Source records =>
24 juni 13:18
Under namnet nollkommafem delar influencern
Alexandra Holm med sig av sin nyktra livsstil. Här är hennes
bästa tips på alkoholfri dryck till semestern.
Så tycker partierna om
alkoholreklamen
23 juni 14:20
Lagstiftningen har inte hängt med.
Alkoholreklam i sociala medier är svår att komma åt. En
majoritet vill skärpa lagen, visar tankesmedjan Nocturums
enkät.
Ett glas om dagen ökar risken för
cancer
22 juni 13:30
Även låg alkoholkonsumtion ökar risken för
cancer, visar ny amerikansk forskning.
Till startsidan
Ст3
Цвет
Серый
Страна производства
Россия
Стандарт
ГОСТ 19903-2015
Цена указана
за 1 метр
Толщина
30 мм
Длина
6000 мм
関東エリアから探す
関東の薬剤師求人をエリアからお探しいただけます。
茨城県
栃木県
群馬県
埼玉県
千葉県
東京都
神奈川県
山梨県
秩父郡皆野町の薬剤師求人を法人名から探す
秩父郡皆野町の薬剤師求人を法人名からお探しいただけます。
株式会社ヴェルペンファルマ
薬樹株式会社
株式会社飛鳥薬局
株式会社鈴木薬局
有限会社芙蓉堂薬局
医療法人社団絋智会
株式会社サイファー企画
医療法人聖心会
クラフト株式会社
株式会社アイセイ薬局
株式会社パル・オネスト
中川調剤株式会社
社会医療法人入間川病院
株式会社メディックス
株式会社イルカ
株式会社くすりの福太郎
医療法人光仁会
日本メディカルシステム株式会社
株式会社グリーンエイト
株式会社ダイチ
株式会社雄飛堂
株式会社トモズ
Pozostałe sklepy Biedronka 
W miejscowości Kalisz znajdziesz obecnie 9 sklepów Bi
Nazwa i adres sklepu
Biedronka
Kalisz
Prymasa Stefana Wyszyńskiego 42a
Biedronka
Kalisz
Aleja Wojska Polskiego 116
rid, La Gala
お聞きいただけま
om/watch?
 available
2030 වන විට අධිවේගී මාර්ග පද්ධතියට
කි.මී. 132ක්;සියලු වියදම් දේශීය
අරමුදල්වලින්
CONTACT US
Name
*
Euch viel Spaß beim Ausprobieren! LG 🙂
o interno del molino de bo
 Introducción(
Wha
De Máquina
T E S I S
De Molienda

JOB ITEM => An exact copy of every record is required here.

SOLVED PROBLEM =>
24 juni 13:18
Under namnet nollkommafem delar influencern
Alexandra Holm med sig av sin nyktra livsstil. Här är hennes
bästa tips på alkoholfri dryck till semestern.
Så tycker partierna om
alkoholreklamen
23 juni 14:20
Lagstiftningen har inte hängt med.
Alkoholreklam i sociala medier är svår att komma åt. En
majoritet vill skärpa lagen, visar tankesmedjan Nocturums
enkät.
Ett glas om dagen ökar risken för
cancer
22 juni 13:30
Även låg alkoholkonsumtion ökar risken för
cancer, visar ny amerikansk forskning.
Till startsidan
Ст3
Цвет
Серый
Страна производства
Россия
Стандарт
ГОСТ 19903-2015
Цена указана
за 1 метр
Толщина
30 мм
Длина
6000 мм
関東エリアから探す
関東の薬剤師求人をエリアからお探しいただけます。
茨城県
栃木県
群馬県
埼玉県
千葉県
東京都
神奈川県
山梨県
秩父郡皆野町の薬剤師求人を法人名から探す
秩父郡皆野町の薬剤師求人を法人名からお探しいただけます。
株式会社ヴェルペンファルマ
薬樹株式会社
株式会社飛鳥薬局
株式会社鈴木薬局
有限会社芙蓉堂薬局
医療法人社団絋智会
株式会社サイファー企画
医療法人聖心会
クラフト株式会社
株式会社アイセイ薬局
株式会社パル・オネスト
中川調剤株式会社
社会医療法人入間川病院
株式会社メディックス
株式会社イルカ
株式会社くすりの福太郎
医療法人光仁会
日本メディカルシステム株式会社
株式会社グリーンエイト
株式会社ダイチ
株式会社雄飛堂
株式会社トモズ
Pozostałe sklepy Biedronka 
W miejscowości Kalisz znajdziesz obecnie 9 sklepów Bi
Nazwa i adres sklepu
Biedronka
Kalisz
Prymasa Stefana Wyszyńskiego 42a
Biedronka
Kalisz
Aleja Wojska Polskiego 116
rid, La Gala
お聞きいただけま
om/watch?
 available
2030 වන විට අධිවේගී මාර්ග පද්ධතියට
කි.මී. 132ක්;සියලු වියදම් දේශීය
අරමුදල්වලින්
CONTACT US
Name
*
Euch viel Spaß beim Ausprobieren! LG 🙂
o interno del molino de bo
 Introducción(
Wha
De Máquina
T E S I S
De Molienda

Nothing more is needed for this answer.